> [DOCUMENT PASSAGE]
════

Ether owners who stake their coins can get around 4% now, and that’s expected to rise post-Merge. Bloomberg reports that as much as 80% of all Ether supply, about $170 billion at current prices could eventually be staked, according to ConsenSys, an Ethereum blockchain technology provider.

“I think that Ethereum’s merge fundamentally changes the asset,” says Jack Neureuter, research analyst at Fidelity Digital Assets, a unit of Fidelity Investments Inc. that plans to offer custody and trading in Ether later this year. “It fundamentally changes the investment case around it.”

The Risks

Not everyone is a believer, many still see this as just another crypto ploy Bitcoin purists see staking as a waste.

“So long as security has a cost, that cost has to come from somewhere,” says Christopher Bendiksen, an analyst at CoinShares, an asset manager. In proof of work, it comes from energy and hardware, he says, while in proof of stake “it comes from hoarding capital.”

The new safety being touted is an illusion when staking Ether says Campbell Harvey, professor of finance at Duke University. Any interest “is paid with a currency that has, like, 90% volatility, and it’s going through a major change,” he says. While treasury bonds have been incredibly volatile in 2022 with the inflation surge, the security of the full faith and credit of the US government remains and is not typically this volatile in prices.

════

> [INFORMATION GIVEN]
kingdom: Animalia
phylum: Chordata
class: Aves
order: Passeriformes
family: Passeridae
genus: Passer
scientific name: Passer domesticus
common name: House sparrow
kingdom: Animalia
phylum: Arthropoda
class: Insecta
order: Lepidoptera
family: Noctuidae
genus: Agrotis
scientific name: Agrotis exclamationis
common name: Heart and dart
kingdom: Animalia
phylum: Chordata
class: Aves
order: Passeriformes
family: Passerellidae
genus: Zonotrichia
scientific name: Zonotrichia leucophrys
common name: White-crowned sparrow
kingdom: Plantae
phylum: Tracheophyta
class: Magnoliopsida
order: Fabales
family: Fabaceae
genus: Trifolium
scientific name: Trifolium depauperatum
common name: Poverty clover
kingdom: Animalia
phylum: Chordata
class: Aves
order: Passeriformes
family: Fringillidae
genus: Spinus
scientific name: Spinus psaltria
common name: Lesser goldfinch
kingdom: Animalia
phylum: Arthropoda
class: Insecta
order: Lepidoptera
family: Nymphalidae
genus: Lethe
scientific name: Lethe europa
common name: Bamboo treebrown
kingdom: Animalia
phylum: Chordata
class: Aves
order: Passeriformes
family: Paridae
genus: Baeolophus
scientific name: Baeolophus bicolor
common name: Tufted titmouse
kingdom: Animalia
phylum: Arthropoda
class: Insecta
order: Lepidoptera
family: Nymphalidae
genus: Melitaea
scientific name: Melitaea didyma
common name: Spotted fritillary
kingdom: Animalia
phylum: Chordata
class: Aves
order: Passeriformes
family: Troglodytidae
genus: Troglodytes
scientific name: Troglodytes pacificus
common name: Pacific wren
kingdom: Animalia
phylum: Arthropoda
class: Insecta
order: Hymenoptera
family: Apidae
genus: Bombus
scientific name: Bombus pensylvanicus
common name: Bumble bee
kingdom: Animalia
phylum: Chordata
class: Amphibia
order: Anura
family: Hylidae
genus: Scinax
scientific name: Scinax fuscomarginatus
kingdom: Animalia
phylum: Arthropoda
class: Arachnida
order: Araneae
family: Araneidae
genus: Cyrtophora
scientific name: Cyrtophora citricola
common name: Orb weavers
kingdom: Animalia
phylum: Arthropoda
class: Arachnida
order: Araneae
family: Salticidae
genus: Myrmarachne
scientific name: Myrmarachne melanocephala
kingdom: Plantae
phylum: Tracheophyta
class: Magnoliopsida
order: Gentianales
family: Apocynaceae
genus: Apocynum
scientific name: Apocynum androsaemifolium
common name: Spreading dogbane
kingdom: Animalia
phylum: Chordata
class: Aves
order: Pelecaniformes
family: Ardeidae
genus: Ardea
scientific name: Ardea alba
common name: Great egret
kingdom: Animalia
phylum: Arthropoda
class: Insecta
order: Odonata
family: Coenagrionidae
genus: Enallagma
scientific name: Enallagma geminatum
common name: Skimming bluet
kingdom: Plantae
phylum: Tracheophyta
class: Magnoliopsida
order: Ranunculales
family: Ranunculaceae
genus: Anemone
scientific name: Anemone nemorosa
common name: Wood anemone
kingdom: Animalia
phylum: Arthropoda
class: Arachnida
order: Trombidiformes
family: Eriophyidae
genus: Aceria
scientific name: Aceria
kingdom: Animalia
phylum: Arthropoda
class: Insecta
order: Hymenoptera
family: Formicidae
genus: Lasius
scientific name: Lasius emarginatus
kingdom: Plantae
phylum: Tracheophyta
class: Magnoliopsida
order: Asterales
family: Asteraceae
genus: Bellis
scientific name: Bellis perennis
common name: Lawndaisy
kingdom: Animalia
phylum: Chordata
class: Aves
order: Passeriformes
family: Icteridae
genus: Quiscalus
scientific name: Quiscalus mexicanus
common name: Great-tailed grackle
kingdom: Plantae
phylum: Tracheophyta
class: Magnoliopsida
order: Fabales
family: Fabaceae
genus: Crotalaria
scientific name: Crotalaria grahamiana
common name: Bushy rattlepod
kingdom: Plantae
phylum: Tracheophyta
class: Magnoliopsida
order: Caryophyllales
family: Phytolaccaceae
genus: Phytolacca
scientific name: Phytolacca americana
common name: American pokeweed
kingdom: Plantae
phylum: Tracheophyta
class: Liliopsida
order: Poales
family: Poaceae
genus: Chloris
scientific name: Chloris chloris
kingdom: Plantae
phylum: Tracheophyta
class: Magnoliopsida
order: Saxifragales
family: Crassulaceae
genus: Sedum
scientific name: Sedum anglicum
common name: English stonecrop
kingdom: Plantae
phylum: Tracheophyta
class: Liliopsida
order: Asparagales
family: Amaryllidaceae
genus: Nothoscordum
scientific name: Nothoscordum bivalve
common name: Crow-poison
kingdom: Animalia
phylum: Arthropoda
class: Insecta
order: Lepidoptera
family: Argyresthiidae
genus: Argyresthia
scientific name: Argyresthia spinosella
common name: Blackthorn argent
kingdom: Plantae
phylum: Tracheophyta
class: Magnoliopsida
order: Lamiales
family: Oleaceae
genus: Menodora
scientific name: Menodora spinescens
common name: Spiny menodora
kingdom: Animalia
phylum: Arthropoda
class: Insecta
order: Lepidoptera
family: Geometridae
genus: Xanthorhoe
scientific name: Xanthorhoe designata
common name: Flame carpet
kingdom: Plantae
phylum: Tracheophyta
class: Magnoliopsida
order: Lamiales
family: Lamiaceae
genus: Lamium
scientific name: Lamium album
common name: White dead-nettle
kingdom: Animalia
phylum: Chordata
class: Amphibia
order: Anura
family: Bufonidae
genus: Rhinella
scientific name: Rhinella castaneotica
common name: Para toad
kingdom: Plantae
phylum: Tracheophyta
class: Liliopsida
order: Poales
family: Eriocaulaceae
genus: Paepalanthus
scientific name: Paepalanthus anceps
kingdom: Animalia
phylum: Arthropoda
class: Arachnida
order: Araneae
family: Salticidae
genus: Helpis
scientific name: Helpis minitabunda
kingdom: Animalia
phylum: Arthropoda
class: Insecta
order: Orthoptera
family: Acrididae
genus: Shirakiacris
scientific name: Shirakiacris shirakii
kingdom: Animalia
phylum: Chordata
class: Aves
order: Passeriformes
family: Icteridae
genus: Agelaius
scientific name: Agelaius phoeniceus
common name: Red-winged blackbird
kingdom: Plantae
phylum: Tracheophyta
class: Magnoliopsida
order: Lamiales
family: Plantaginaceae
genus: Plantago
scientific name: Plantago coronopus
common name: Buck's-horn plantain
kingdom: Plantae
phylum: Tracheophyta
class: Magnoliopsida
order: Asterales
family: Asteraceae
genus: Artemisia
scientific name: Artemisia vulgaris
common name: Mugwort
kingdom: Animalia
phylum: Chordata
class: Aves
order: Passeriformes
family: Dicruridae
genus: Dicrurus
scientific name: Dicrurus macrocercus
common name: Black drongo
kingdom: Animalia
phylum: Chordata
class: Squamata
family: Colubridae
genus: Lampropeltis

════

> [TASKS TO CARRY OUT]
**a.** Return the part of the passage on Ether staking that opens with the words containing "Ether owners who" and closes with "as a waste.".
**b.** Answer these questions from the passage on Ether staking:
(i) What return can Ether owners who stake their coins get now?
(ii) At which university is Campbell Harvey a professor of finance?
(iii) According to ConsenSys, how much of all Ether supply could eventually be staked?
**c.** Name every person mentioned in the passage on Ether staking.

> [RESULTS]
**a.**
Ether owners who stake their coins can get around 4% now, and that’s expected to rise post-Merge. Bloomberg reports that as much as 80% of all Ether supply, about $170 billion at current prices could eventually be staked, according to ConsenSys, an Ethereum blockchain technology provider.

“I think that Ethereum’s merge fundamentally changes the asset,” says Jack Neureuter, research analyst at Fidelity Digital Assets, a unit of Fidelity Investments Inc. that plans to offer custody and trading in Ether later this year. “It fundamentally changes the investment case around it.”

The Risks

Not everyone is a believer, many still see this as just another crypto ploy Bitcoin purists see staking as a waste.

**b.**
(i) Around 4%.
(ii) Duke University.
(iii) As much as 80%, about $170 billion at current prices.

**c.**
Jack Neureuter
Christopher Bendiksen
Campbell Harvey